13. The petitioner did not choose to challenge the aforesaid part of the award in the said proceedings. It is not disputed that in terms of the final bill issued by the petitioner, the respondents made payment out of which, certain disputes arose and in terms of the award passed by the arbitrator in respect of the said disputes, the award has also been made a Rule of the Court. Thus, in respect of the aforesaid claim, there is full and final satisfaction of the contract upon the award in respect of claim No. 3 being made a Rule of the Court notwithstanding subsequent protest and raising a further dispute and also imposition of condition now relating to the acceptance of such payment. Upon acceptance by the contractor of payment, the contract stood discharged and extinguished in so far as it relates and/or concerns the claims of the contractor.

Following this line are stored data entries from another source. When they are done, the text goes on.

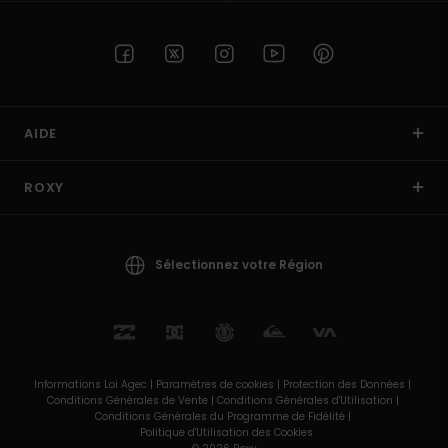
AIDE
ROXY
Sélectionnez votre Région
Informations Loi Agec |
Paramètres de cookies |
Protection des Données |
Conditions Générales de Vente |
Conditions Générales d'Utilisation |
Conditions Générales du Programme de Fidélité |
Politique d'Utilisation des Cookies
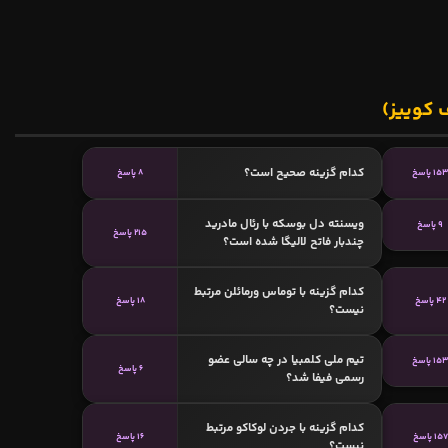
 کوییز)
کدام گزینه صحیح است؟
15 پاسخ
8 پاسخ
ویسنته دل بوسکه با رئال مادرید
9 پاسخ
215 پاسخ
چندبار فاتح لالیگا شده است؟
کدام گزینه با توماس ورمائلن مرتبط
42 پاسخ
18 پاسخ
نیست؟
تیم ملی کلمبیا در چه سالی عضو
15 پاسخ
6 پاسخ
رسمی فیفا شد؟
کدام گزینه با جردن لوکاکو مرتبط
157 پاسخ
16 پاسخ
نیست؟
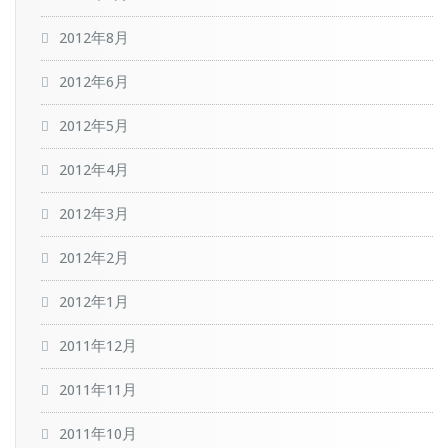
2012年8月
2012年6月
2012年5月
2012年4月
2012年3月
2012年2月
2012年1月
2011年12月
2011年11月
2011年10月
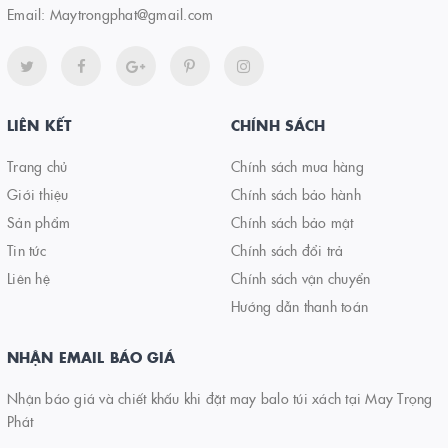
Email:
Maytrongphat@gmail.com
LIÊN KẾT
CHÍNH SÁCH
Trang chủ
Chính sách mua hàng
Giới thiệu
Chính sách bảo hành
Sản phẩm
Chính sách bảo mật
Tin tức
Chính sách đổi trả
Liên hệ
Chính sách vận chuyển
Hướng dẫn thanh toán
NHẬN EMAIL BÁO GIÁ
Nhận báo giá và chiết khấu khi đặt may balo túi xách tại May Trọng
Phát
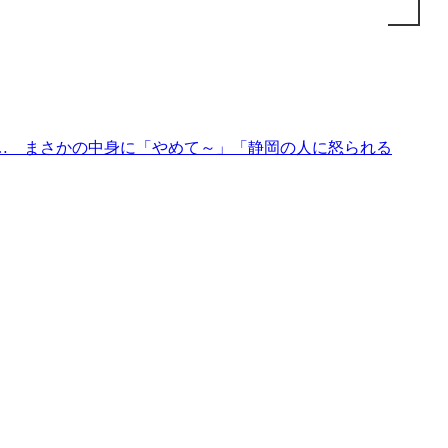
… まさかの中身に「やめて～」「静岡の人に怒られる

14. My attention was drawn to the decision of this Court in M/s. Bansal Construction Co. (supra) and I respectfully agree with the ratio laid down in the aforesaid decision that in accordance with the clause in the contract, the arbitration clause stood discharged and could not be invoked. Reference may also be made to the decision of the Supreme Court in K. V. George (supra) wherein the Supreme Court after considering the decision of the Privy Council in Muhammad Hafiz (AIR 1922 PC 23) (supra) held that the second claim petition before the arbitrator is barred under the provisions of Order 2, Rule 2 of the Code of Civil Procedure since the present contract stood discharged and because all issues arising out of the termination of the Contract could have been raised in the first claim petition which is filed before the arbitrator by the petitioner. Since the same was not done, the present second petition for referring the dispute to the arbitrator is barred under the provisions of Order 2, Rule 2, C. P. C. In my opinion, the aforesaid decision of the Supreme Court is fully applicable to the facts and circumstances of the present case.

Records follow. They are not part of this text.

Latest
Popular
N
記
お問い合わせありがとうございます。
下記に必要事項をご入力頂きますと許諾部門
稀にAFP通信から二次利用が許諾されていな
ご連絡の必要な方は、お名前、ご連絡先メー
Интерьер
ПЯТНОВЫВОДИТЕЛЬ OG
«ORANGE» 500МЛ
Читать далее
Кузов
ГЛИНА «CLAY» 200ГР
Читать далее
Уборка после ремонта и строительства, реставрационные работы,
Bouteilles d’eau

15. This matter could also be looked into from another angle. The petitioner accepted the payment as per the award and the same has become final and binding. With the aforesaid acceptance of payment received without protest and without challenging the award there was accord and satisfaction by final settlement of the claims of the petitioner including claim No. 3. Thus the ratio of decisions of the Supreme Court in P. K. Ranjaiah & Co. v. Chairman and M. D., NTPC, and in State of Maharashtra v. Nav Bharat Builders, reported in 1994 Suppl (3) SCC 83, laying down that where full and final satisfaction is acknowledged by a receipt in writing the amount was received unconditionally there is accord and satisfaction by final settlement of all claims. In the present case, the petitioner received the awarded amount in terms of the award unconditionally and without protest and thus there is total accord and satisfaction and the contract stood discharged and extinguished.
16. On the basis of the aforesaid findings I find no merit in this petition and is accordingly dismissed.